By the 17th century, the science of optics had made significant strides, yet one of its most fundamental mysteries remained unsolved: the true nature of light. While it was known that sunlight could split into different colors, the phenomenon was poorly understood. Many scientists believed that white light was “pure,” and that colors appeared due to impurities or interactions with matter. Meanwhile, widespread religious beliefs held that rainbows were divine symbols—signs from God painted across the sky.
Enter Isaac Newton, one of the most brilliant minds in history.
In 1665, Newton had just completed his studies at Cambridge University when the Great Plague forced the city into lockdown. Like many, he fled to the countryside—retreating to his family’s farm. There, in solitude and silence, he began to explore one of nature’s most beautiful and puzzling phenomena: light.

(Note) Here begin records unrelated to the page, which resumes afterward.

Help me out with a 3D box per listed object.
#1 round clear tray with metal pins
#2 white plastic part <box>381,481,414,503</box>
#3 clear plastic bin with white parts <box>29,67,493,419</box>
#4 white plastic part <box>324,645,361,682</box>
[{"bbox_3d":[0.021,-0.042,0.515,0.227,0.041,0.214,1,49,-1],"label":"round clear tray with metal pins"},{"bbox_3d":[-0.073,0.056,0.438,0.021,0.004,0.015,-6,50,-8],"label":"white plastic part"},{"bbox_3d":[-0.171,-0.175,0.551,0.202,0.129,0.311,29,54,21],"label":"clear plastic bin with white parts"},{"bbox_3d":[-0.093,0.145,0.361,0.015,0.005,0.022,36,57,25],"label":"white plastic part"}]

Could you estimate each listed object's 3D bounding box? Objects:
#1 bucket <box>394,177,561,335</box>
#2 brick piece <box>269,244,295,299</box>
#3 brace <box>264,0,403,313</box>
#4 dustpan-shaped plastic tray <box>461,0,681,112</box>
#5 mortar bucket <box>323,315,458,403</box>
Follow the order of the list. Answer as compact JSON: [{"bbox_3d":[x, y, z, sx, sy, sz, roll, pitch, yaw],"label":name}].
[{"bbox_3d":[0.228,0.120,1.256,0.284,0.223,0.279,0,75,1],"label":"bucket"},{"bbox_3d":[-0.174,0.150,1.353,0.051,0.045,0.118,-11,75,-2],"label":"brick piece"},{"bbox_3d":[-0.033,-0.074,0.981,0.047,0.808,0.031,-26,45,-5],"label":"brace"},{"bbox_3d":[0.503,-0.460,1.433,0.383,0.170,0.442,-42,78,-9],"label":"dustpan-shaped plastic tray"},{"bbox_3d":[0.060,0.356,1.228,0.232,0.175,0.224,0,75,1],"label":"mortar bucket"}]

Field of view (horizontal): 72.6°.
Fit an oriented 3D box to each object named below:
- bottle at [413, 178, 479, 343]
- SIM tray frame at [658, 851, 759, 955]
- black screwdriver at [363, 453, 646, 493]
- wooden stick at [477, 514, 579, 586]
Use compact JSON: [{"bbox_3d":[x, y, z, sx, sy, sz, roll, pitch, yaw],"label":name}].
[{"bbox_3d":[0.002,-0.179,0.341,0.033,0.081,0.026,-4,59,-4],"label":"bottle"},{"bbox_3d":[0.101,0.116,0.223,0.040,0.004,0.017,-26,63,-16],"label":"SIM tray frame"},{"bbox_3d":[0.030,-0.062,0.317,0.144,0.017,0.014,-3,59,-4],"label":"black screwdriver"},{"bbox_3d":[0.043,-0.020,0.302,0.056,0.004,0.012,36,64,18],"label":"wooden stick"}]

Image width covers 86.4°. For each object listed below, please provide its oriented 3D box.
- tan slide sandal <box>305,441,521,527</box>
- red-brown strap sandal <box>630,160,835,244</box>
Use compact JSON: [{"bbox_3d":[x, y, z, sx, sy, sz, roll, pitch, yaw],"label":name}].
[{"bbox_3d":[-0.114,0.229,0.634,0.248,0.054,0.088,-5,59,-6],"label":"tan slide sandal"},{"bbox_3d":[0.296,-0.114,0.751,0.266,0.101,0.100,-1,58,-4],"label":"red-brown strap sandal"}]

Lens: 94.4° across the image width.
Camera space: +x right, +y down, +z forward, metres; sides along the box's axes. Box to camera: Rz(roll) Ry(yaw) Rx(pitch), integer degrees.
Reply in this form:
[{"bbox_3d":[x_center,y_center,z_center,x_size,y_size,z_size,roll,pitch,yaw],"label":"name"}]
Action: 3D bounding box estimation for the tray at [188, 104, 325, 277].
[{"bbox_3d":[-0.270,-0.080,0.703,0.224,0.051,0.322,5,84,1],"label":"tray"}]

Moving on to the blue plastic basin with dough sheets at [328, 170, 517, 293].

A Beam, a Prism, and a Breakthrough
With little more than a prism, a darkened room, and a narrow beam of sunlight, Newton would transform our understanding of the universe. He blocked out all external light and carved a small hole in the window shutter, allowing a thin shaft of sunlight to enter the room. When he positioned the prism in the path of that beam, he witnessed something astonishing.
The white light refracted as it passed through the prism and fanned out onto the opposite wall—not as a single ray, but as a spectrum of colors: red, orange, yellow, green, blue, indigo, and violet. Newton had created a rainbow indoors.
But the real revelation came next. He introduced a second prism, aligned precisely to intercept the spread of colors. Remarkably, this second prism recombined the colors back into a single beam of white light.
This simple but elegant experiment shattered the myth of white light’s purity. Newton had proven that white light was not a singular, divine substance—but a blend of many colors. Color wasn’t an impurity or a trick of the eye—it was inherent in light itself.
A Turning Point in Science and Faith
Newton’s discovery did more than revolutionize optics. It challenged centuries of philosophical and religious thinking. By showing that the rainbow was not a mystical sign but a physical phenomenon governed by laws of nature, Newton helped usher in a new era of rational science.
His groundbreaking work laid the foundation for centuries of optical innovation—from spectroscopy to fiber optics to tunable lasers. More importantly, it demonstrated how observation and experimentation could replace superstition and reveal the hidden structure of reality.